Write out exactly the lines from the first line of the records below through the line that contains "Επικοινωνήστε μαζί μας", and stop there.

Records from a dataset
▶

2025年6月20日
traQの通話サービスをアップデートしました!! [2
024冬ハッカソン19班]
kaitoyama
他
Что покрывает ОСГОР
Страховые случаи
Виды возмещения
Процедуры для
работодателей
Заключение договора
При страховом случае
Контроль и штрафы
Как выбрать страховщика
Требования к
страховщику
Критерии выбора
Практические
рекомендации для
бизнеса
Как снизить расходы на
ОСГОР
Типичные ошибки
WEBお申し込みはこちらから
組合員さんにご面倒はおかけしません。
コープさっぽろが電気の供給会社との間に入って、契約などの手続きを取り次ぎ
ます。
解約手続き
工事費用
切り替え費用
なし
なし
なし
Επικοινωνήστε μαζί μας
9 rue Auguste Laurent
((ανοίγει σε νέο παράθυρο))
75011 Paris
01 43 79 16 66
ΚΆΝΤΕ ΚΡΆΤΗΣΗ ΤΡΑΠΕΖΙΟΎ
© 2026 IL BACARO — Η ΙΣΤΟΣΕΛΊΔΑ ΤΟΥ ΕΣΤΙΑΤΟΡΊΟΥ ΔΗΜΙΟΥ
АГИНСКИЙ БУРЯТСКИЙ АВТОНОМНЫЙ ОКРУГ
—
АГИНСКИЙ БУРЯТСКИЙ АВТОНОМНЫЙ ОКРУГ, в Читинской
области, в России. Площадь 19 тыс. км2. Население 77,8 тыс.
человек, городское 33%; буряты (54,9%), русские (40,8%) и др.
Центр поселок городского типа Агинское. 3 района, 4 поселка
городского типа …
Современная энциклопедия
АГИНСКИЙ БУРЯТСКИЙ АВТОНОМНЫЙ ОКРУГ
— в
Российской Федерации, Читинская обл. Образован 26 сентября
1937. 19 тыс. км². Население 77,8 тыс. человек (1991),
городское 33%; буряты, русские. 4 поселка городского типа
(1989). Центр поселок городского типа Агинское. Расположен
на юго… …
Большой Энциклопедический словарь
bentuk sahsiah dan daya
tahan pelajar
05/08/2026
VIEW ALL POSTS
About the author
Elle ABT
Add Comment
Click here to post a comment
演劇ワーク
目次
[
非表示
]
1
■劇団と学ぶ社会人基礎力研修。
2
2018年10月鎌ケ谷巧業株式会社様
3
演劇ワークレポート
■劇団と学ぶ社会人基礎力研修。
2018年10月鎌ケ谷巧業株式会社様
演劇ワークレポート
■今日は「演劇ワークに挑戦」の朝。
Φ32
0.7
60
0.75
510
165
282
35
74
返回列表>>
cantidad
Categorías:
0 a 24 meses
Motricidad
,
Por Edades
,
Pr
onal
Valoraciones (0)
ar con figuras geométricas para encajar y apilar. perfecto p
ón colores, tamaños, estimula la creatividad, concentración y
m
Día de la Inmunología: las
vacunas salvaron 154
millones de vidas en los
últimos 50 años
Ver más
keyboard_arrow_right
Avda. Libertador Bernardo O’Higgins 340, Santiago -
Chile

◀

ANSWER BOX
2025年6月20日
traQの通話サービスをアップデートしました!! [2
024冬ハッカソン19班]
kaitoyama
他
Что покрывает ОСГОР
Страховые случаи
Виды возмещения
Процедуры для
работодателей
Заключение договора
При страховом случае
Контроль и штрафы
Как выбрать страховщика
Требования к
страховщику
Критерии выбора
Практические
рекомендации для
бизнеса
Как снизить расходы на
ОСГОР
Типичные ошибки
WEBお申し込みはこちらから
組合員さんにご面倒はおかけしません。
コープさっぽろが電気の供給会社との間に入って、契約などの手続きを取り次ぎ
ます。
解約手続き
工事費用
切り替え費用
なし
なし
なし
Επικοινωνήστε μαζί μας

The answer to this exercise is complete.